O Globo de hoje revela que volta a ser discutida uma proposta para passar para uma empresa privada o desfile das escolas de samba hoje comandado pela Liesa. Já houve uma tentativa nesse sentido. A negociação não será fácil. Não é como um empresário contratar um show e exibi-lo no Sambódromo. Embora o samba há muito já tenha se profissionalizado - carnavalescos, destaques, mestres de bateria, madrinhas e rainhas, intérpretes, compositores etc são contratados - a grande massa dos mais de 2 mil e tantos desfilantes das grandes escolas ou está ali de graça ou paga para entrar em alas. Digamos que um concessionário assuma o Sambódromo e apenas contrate as escolas para participar do desfile. Os desfilantes terão direito a um cachê do show? Ou continuarão a sambar apenas pelo amor às cores da sua escola? Independentemente do novo formato e do debate sobre quem paga o que e quem recebe o que, o fato é que o espetáculo do Sambódromo precisa de uma injeção de autenticidade, modernizar não significa artificializar. Até a criação dos sambas da maioria das escolas é industrial ou fast food, foi terceirizada, com os compositores das comunidades perdendo a vez para fornecedores de letras e músicas por encomenda.

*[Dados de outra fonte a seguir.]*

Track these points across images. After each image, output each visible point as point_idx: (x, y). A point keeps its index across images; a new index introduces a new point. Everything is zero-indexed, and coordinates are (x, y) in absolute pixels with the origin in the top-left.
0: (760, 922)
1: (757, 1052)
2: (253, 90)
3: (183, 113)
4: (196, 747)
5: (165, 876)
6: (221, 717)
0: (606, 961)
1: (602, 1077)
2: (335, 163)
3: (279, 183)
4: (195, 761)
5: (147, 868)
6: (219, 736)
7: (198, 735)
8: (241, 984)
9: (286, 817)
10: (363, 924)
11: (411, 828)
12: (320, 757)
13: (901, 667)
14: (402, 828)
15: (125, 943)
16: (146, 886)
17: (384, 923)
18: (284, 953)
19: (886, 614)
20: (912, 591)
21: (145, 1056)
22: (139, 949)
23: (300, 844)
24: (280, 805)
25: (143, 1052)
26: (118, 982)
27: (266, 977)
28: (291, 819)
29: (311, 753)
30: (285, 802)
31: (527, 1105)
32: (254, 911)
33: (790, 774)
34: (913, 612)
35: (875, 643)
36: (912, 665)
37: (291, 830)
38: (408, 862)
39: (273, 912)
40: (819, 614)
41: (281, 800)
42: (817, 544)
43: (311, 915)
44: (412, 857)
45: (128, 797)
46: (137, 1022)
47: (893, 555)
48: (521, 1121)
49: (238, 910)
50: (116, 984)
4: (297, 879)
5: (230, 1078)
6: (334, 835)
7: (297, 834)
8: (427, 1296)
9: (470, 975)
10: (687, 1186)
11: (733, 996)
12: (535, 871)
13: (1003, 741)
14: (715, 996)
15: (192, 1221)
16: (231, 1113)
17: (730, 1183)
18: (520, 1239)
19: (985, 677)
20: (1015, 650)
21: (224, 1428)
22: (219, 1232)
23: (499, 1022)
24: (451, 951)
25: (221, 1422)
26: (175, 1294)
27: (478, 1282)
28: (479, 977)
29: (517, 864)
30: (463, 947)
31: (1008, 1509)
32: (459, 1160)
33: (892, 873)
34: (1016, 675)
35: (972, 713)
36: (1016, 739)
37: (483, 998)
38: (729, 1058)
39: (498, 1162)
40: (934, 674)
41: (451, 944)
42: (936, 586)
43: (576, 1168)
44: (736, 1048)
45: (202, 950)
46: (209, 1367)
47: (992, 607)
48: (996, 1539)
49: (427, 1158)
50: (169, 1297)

Muita água deve rolar. É hora de agir e não esquecer que na primeira metade do século passado ninguém imaginava que Democráticos, Fenianos e Tenente do Diabo fossem acabar. As Grandes Sociedades eram as estrelas do Carnaval e foram desbancadas exatamente pelas Escolas de Samba.

Coincidentemente, o mesmo Globo noticia que um impasse entre autoridades e organizadores de blocos está levando ao cancelamento de alguns desfiles. Como consequência do sucesso, que cada vez atrai mais turistas, observa-se que carnaval de rua cresceu demais e que é preciso equilibrar a folia com o funcionamento da cidade. Acredita-se que a maioria dos blocos admite que organização, estrutura, segurança etc devem estar em harmonia com a diversão.

Ocorre que ao se recuperar por iniciativa dos cariocas, o carnaval de rua despertou a atenção de empresários que viram no extraordinário palco da cidade uma oportunidade para promover cantores, shows, bailes, celebridades, eventos e marcas. Vieram os blocos chamados comerciais, como Favorita, Preta Gil, Chora me Liga, entre outros. Alguns foram desestimulados, mas chegaram a fazer tentativas de impor ao Rio o "abadá" baiano, o avental que equivale a privatizar a rua e cobrar um arremedo de ingresso aos foliões. As autoridades criaram a Arena dos Blocos, na Barra, para receber esse tipo de show, mas nem todos os empresários aderiram. Ou, talvez por força de prestígio, conseguiram permanecer na Zona Sul e no Centro da cidade. Em 2018, foram quase 600 desfiles de blocos. Esse ano, o número caiu para pouco mais de 500.

A Prefeitura pretende tirar das ruas mais blocos ano que vem.

Que o critério de eliminação pelo menos privilegie as manifestações autênticas dos bairros e controle a ofensiva dos chamados blocos comerciais.